A danser dans tes bras, à parler des soirées passées ensemble.Se replonger dans le passé ne fait pas forcément mal, et apaise pour un moment les douleurs du présent. C'est fou ce qu'un slow peut faire remonter comme souvenir, comme sentiments.
Je sais que si quelqu'un peut me rendre le sourire, peut anéantir ma douleur, peut m'aider à l'oublier.
C'est toi.
Mais ça à toujours été impossible entre nous. Encore aujourd'hui, On se met des barrières, on en a toujours mis. Par peur de cette distance. Je me rappel encore, trois ans plus tard, ces mots, tes mots. " Ne pars pas, reste ici, avec moi. " Mais ma vie n'était pas là bas, elle n'était pas dans tes bras. "Si tu habitais ici tout serait plus facile, on pourrait être ensemble. Je ne supporterais pas la distance."
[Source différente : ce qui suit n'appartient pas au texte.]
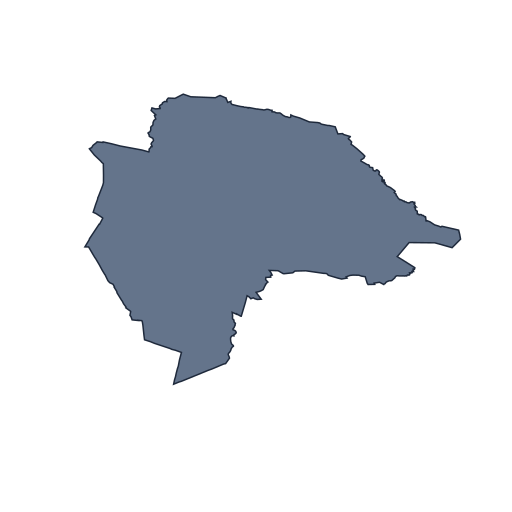 outline of Stāmerienas pag., Gulbene, Latvia, rotated 17°
{"feature_id": "27541924B77820831407347", "entity_name": "Stāmerienas pag.", "entity_type": "district", "adm_level": 2, "iso_a3": "LVA", "parent_name": "Latvia", "parent_adm1": "Gulbene", "projection": "natural_earth1", "projection_center": [26.964, 57.231], "detail": "fine", "context": "isolated", "style": "filled", "palette": "slate", "viewbox_px": 512, "rotation_deg": 17, "n_neighbors": 0, "source": "geoboundaries", "source_scale": "gbopen_adm2", "svg_char_len": 6088}
<svg xmlns="http://www.w3.org/2000/svg" viewBox="0 0 512 512"><g transform="rotate(17 256 256)"><path d="M411.4,220.9L410.9,220.6L391.2,215.3L392.8,211.7L398.5,198.4L423.2,191.1L441.1,190.7L446.7,180.1L444.5,175.8L442.2,172.0L425.3,173.2L425.0,173.3L424.3,174.2L424.0,174.2L421.8,174.0L417.7,174.0L412.2,172.4L408.7,172.2L408.8,172.6L408.3,172.7L406.9,169.3L406.6,168.9L406.2,169.2L405.5,169.1L404.7,168.5L404.0,168.3L403.0,168.7L402.4,168.2L401.8,168.1L400.7,168.4L400.4,168.8L399.7,168.7L399.4,168.9L398.8,168.7L398.6,168.4L397.9,168.5L397.1,166.0L395.5,165.6L394.8,165.0L394.8,164.3L393.3,163.0L394.8,162.3L393.9,162.0L393.6,161.6L393.6,161.3L392.2,160.3L391.8,159.8L391.9,159.4L392.4,159.4L392.5,159.0L391.9,158.7L391.9,158.3L390.8,158.6L389.9,158.3L388.0,159.2L387.8,159.7L387.5,159.8L387.0,160.5L384.7,160.8L383.7,160.4L382.0,160.7L381.6,160.1L380.6,160.4L380.1,160.1L377.4,159.8L377.0,160.1L374.6,158.8L373.5,157.6L372.5,157.3L371.8,155.8L370.6,155.4L369.6,154.9L370.2,153.6L369.6,153.1L365.0,151.4L363.7,151.1L360.4,150.7L359.7,150.0L357.6,149.2L357.5,148.9L358.1,148.3L357.3,147.6L357.0,147.6L355.8,148.0L354.5,147.6L354.4,147.4L354.5,147.3L356.0,147.0L356.4,146.8L356.6,146.3L356.2,145.8L355.1,146.2L354.7,146.3L354.3,146.1L353.9,145.7L354.2,145.0L354.1,144.5L353.7,144.0L352.9,143.5L351.6,143.1L351.1,142.7L349.9,142.2L349.6,142.0L349.5,139.7L348.9,139.1L347.0,138.3L346.2,138.3L345.8,138.7L345.6,139.6L345.3,139.8L344.5,140.0L343.3,139.8L342.9,139.6L341.7,137.4L339.7,137.7L338.7,137.7L338.2,137.3L337.9,136.3L337.3,136.0L336.6,135.9L335.6,136.1L332.8,135.4L328.5,134.5L328.4,133.1L329.5,132.2L330.6,130.7L330.7,129.1L330.9,128.9L330.9,128.7L328.7,127.4L321.1,123.9L315.7,121.8L314.3,121.5L314.1,119.0L312.0,117.7L310.6,117.3L310.0,116.7L311.2,114.6L311.2,114.2L304.1,114.2L303.1,113.6L298.6,115.3L294.0,109.3L287.7,109.8L286.5,110.2L279.9,110.8L278.0,110.1L277.6,110.3L276.2,110.3L267.8,112.2L257.5,111.2L250.8,111.3L248.1,110.9L248.6,112.9L248.0,113.6L247.0,113.9L245.1,113.8L243.3,114.1L240.2,113.4L238.7,112.7L237.0,112.2L234.5,113.0L232.9,113.2L231.8,112.8L229.1,113.4L228.8,112.5L228.8,112.0L227.3,112.3L225.1,112.2L223.5,112.5L221.6,113.7L220.6,114.1L219.0,114.2L218.0,114.5L216.8,114.6L216.4,114.8L214.7,114.9L214.6,115.1L214.1,115.2L205.8,116.1L205.2,116.4L205.5,116.6L205.2,116.8L204.0,116.5L203.6,116.7L202.8,116.7L201.5,117.2L200.5,117.0L197.8,117.5L194.4,117.8L190.5,118.0L188.8,118.1L187.6,117.4L187.0,116.5L186.8,115.4L184.1,117.4L182.4,115.3L181.4,114.3L181.3,113.7L174.7,113.0L172.9,114.5L170.9,116.5L147.1,122.8L139.1,122.5L132.5,128.9L126.0,130.6L125.6,131.2L125.0,133.0L125.7,134.4L123.5,134.9L121.8,136.8L121.9,137.9L120.0,140.3L120.0,141.6L120.9,142.2L121.2,143.0L117.0,144.7L113.2,144.8L113.2,147.5L118.9,150.3L117.8,151.3L120.1,154.3L118.8,156.1L118.5,158.3L119.1,160.8L118.2,162.5L117.8,163.1L117.8,164.2L118.3,165.4L118.5,166.6L118.3,167.9L118.1,168.5L116.9,169.5L116.8,170.0L118.5,171.5L118.7,172.5L119.7,173.0L123.0,173.6L124.0,175.1L124.2,175.5L124.1,176.0L123.1,178.2L122.9,179.6L124.2,180.9L124.6,181.8L123.6,182.2L123.4,183.3L123.0,184.3L122.6,184.8L122.7,185.7L123.1,186.8L123.1,187.8L115.9,188.0L94.0,190.5L85.0,190.9L76.4,191.6L76.4,192.2L70.7,193.3L70.3,194.2L67.8,197.8L67.1,200.5L65.9,201.5L65.3,202.2L71.9,206.7L79.7,210.6L81.2,211.6L83.0,212.3L86.6,223.5L88.7,230.5L88.8,233.0L88.6,236.0L87.9,245.3L87.7,246.3L87.9,248.2L87.6,253.9L87.5,261.8L90.7,262.2L97.9,264.3L98.2,264.4L98.4,264.8L97.1,271.4L96.7,271.4L91.7,288.1L91.7,289.4L89.7,297.3L93.3,296.3L99.8,302.3L102.7,304.9L103.0,305.0L108.8,310.3L112.8,314.3L116.8,317.9L117.1,318.0L121.6,322.9L123.9,324.3L127.5,324.8L129.4,326.6L129.7,327.1L129.5,327.3L133.3,330.7L133.8,331.8L140.7,337.9L141.3,338.2L143.3,340.4L146.6,342.8L147.0,343.6L146.9,343.7L152.1,345.5L152.4,345.8L152.8,349.6L154.2,350.6L156.2,353.3L162.4,352.1L162.2,351.9L165.7,351.2L166.5,352.1L168.0,355.1L172.0,364.5L173.9,368.7L180.1,368.8L184.3,369.2L200.8,369.6L202.8,369.9L206.3,369.7L212.9,370.0L213.2,377.7L213.9,384.1L213.8,386.8L214.0,391.4L214.3,394.9L214.3,398.3L214.7,402.7L219.1,399.1L221.2,397.7L243.6,379.4L246.8,377.0L256.6,368.8L258.4,367.8L260.5,361.5L260.0,360.5L258.4,358.6L258.2,358.3L258.1,357.6L258.3,356.9L258.9,355.8L259.4,353.9L259.4,351.9L259.9,350.1L260.8,348.9L260.6,348.4L260.4,348.2L258.9,347.6L258.4,347.3L257.6,346.2L257.0,345.4L256.1,343.3L255.7,342.0L255.6,341.2L256.4,339.4L256.9,339.0L257.5,338.8L258.2,338.9L258.1,338.4L257.8,338.2L258.0,337.5L258.5,337.2L259.1,336.2L259.3,335.6L259.5,335.4L259.4,334.9L258.6,333.9L257.5,333.4L255.5,333.2L255.3,332.3L255.9,331.0L256.1,329.7L256.1,328.7L256.3,328.2L256.0,327.6L256.0,326.4L254.3,325.5L253.9,324.3L253.4,323.9L253.2,323.3L252.3,323.2L251.9,322.9L251.5,321.8L251.5,321.3L251.3,321.1L251.1,320.3L251.2,320.2L249.7,316.8L254.5,317.4L254.4,317.0L258.9,318.0L259.5,317.9L259.4,303.8L259.1,296.6L261.3,297.1L263.6,298.4L264.6,297.5L265.7,296.8L267.1,297.2L269.9,297.2L273.6,295.8L266.7,290.7L269.8,288.8L271.2,287.6L272.7,286.0L273.1,282.8L273.8,279.7L273.7,279.7L274.1,279.1L274.6,277.6L274.9,277.4L272.1,275.8L271.7,273.6L276.3,271.9L275.6,270.3L277.0,269.5L275.1,267.5L272.9,265.9L281.5,263.6L287.0,264.9L287.9,264.8L296.1,261.3L297.7,259.0L307.9,255.6L325.9,252.8L326.8,252.5L328.5,252.2L329.1,252.3L330.8,253.3L340.9,253.2L344.6,253.0L349.5,250.5L348.3,249.6L351.4,247.2L354.3,245.9L360.0,244.3L362.8,244.4L366.5,243.9L370.3,249.5L371.5,250.5L377.8,248.4L376.9,247.4L381.8,245.0L386.5,245.9L386.6,245.4L387.4,244.8L388.2,242.8L390.5,240.8L392.1,240.3L393.0,239.8L395.2,236.2L395.3,235.2L395.4,234.9L396.4,233.8L397.5,233.4L398.8,233.2L402.9,231.9L404.3,231.6L404.8,231.2L406.0,231.0L406.2,230.1L406.7,229.7L407.8,229.6L407.9,229.4L408.3,229.1L408.2,228.4L408.5,228.0L408.4,227.8L408.0,227.6L407.7,227.2L408.5,226.9L408.8,227.1L409.5,226.7L410.0,226.6L410.2,226.0L409.9,225.4L409.6,225.2L409.8,224.9L411.3,224.8L411.2,224.4L410.4,224.2L410.5,223.5L410.4,223.3L410.5,223.1L410.1,222.6L410.8,222.3L411.4,222.3L411.4,222.1L411.1,222.0L411.3,221.7L411.2,221.2L411.4,220.9Z" fill="#64748b" stroke="#1e293b" stroke-width="1.5"/></g></svg>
J'ai souvent imaginé ce qu'aurait pu être notre histoire, si l'on avait su s'aimer au même moment. Si l'on avait su vaincre nos peurs. J'aurais voulu poser mes lèvres sur les tiennes, une dernière fois. Mais j'ai préféré partir. J'ai eu tellement mal pendant un an, à t'aimer, dans le silence. J'ai eu tellement du mal à t'oublier, à oublier le goût de tes lèvres. Je ne voulais pas retomber dans ça. Et j'essaye déjà d'en oublier un autre, alors si je retombais dans tes yeux, je sais que je ne m'en serais pas sorti.
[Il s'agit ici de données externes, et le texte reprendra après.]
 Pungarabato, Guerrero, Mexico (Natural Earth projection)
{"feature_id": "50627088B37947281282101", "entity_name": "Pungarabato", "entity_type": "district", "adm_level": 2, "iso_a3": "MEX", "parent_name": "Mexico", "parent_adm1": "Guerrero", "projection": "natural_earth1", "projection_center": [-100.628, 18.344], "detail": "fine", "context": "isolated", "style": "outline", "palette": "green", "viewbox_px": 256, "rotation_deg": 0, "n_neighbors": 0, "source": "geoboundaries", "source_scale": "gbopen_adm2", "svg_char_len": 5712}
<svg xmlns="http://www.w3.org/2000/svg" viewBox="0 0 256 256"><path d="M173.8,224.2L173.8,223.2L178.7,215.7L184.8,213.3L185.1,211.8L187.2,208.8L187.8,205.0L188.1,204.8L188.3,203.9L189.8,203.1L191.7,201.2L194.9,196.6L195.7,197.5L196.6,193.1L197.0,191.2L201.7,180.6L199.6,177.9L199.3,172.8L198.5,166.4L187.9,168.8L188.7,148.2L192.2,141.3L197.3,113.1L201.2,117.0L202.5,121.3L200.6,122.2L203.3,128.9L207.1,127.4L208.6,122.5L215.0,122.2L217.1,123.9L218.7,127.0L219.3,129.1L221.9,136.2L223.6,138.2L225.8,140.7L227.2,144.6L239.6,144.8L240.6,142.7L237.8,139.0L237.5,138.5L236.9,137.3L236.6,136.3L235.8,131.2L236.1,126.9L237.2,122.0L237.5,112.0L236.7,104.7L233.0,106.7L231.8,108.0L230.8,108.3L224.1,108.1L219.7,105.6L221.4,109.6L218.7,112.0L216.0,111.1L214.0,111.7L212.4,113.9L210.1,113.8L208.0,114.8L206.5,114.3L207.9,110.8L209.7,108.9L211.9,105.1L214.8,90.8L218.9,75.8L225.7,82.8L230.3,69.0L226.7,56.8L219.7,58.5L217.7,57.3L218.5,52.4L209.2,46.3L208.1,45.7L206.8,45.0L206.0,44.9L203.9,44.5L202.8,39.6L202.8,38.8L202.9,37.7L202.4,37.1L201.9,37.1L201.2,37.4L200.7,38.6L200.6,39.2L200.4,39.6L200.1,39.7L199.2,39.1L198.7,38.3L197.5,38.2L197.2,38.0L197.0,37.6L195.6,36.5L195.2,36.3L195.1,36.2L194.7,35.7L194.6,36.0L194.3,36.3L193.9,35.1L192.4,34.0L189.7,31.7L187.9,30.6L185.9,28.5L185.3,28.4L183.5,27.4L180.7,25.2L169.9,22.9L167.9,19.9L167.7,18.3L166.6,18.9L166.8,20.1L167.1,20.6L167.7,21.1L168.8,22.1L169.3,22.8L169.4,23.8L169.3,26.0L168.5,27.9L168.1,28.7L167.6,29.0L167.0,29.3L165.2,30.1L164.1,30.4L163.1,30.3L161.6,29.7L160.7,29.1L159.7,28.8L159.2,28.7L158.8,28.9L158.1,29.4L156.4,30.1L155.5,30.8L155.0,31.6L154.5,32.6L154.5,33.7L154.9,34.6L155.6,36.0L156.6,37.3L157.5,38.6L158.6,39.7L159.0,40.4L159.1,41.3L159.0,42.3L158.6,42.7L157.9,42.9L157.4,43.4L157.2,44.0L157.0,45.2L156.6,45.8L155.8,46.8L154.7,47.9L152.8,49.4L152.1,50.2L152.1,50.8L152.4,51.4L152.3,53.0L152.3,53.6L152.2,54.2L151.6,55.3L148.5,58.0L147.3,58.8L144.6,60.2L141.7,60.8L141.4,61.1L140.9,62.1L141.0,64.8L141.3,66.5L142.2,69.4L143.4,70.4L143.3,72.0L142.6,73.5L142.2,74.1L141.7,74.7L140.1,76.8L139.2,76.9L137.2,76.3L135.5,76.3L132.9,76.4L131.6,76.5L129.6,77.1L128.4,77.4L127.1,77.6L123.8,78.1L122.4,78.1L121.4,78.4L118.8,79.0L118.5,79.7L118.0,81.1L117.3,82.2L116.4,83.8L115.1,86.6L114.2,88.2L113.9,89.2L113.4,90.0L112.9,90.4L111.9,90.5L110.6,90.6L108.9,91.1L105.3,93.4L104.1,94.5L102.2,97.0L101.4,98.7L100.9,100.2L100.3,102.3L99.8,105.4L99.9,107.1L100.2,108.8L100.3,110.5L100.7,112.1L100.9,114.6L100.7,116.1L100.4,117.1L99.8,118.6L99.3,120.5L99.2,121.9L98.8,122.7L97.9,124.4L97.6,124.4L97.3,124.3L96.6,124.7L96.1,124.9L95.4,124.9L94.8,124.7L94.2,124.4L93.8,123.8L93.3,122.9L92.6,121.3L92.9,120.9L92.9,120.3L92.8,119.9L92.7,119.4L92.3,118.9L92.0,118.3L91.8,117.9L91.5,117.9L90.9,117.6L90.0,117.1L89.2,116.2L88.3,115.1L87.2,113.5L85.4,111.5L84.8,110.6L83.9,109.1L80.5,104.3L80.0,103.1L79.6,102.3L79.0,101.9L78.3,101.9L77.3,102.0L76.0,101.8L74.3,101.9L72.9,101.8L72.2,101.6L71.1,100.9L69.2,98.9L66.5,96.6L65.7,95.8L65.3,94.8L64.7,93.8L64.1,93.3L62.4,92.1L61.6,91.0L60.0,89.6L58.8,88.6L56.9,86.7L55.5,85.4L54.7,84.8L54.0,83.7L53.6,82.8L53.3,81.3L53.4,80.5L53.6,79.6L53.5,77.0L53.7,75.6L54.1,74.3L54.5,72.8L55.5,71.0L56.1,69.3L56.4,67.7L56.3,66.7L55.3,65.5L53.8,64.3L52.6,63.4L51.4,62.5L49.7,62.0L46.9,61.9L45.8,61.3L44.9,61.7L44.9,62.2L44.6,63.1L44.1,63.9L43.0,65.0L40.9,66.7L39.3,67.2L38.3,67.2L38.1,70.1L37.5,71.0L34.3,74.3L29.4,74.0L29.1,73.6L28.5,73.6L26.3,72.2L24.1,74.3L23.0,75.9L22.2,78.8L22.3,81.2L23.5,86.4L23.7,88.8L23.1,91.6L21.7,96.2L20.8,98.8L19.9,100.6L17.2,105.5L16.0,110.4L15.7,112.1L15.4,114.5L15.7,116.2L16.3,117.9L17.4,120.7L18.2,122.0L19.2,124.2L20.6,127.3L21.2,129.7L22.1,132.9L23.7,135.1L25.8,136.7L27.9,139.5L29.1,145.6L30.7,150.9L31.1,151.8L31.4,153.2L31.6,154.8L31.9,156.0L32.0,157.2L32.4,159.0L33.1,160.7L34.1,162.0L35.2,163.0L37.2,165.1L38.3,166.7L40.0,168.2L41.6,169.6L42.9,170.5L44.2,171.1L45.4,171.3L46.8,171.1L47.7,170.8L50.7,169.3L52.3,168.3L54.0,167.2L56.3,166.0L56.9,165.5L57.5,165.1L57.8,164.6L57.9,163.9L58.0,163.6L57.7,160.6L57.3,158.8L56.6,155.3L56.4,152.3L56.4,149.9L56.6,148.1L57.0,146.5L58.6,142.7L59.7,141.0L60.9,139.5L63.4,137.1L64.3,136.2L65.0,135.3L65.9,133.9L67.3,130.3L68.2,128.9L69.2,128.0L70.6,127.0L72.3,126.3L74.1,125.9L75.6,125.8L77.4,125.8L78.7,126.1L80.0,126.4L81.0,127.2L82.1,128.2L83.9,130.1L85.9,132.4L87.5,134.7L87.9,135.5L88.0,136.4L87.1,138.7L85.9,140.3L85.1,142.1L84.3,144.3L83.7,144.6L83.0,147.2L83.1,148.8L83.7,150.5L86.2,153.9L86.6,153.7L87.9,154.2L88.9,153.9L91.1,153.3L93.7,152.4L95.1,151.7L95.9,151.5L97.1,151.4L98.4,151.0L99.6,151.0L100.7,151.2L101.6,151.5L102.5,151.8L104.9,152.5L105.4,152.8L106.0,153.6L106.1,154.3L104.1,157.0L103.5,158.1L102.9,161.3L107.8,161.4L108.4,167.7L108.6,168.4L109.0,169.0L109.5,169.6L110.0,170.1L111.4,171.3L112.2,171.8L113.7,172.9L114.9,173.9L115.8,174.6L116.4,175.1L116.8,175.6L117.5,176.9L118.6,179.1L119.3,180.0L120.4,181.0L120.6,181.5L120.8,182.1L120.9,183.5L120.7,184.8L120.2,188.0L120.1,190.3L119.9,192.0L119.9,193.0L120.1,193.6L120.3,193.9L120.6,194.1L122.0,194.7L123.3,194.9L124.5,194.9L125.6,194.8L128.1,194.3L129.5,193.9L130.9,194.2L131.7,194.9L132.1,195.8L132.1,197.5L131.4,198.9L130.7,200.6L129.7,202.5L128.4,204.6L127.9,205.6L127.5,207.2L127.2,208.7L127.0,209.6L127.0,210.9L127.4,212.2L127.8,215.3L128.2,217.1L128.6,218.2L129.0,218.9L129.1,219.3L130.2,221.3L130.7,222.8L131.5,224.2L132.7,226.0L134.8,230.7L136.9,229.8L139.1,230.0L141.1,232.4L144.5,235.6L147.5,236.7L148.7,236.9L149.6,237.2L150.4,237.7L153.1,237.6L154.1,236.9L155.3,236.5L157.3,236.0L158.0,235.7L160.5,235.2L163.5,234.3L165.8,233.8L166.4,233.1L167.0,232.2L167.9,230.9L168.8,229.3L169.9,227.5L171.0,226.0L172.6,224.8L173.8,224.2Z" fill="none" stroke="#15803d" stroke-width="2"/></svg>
Tu aurais pu être celui qui m'aurait aider à m'en sortir, à l'oublier, à le remplacer.
Mais te remplacer toi a été assez difficile [et désastreux], pour que je me rattache.
Ce retour dans le passé m'a apaisé. Peut être pour avoir plus mal encore un peu plus tard.
Il faut que j'arrete de vivre dans le passé que ce soit toi, ou lui. Il faut que je vive dans le présent.
Mais c'est si rassurant le passé, c'est la seule chose sur, puisqu'il a été vécu. Le présent, l'avenir me fait peur, alors je me rattache au choses sur, ou qu'il l'ont été.
Comme quoi... On oublie jamais le premier que l'ont a aimé.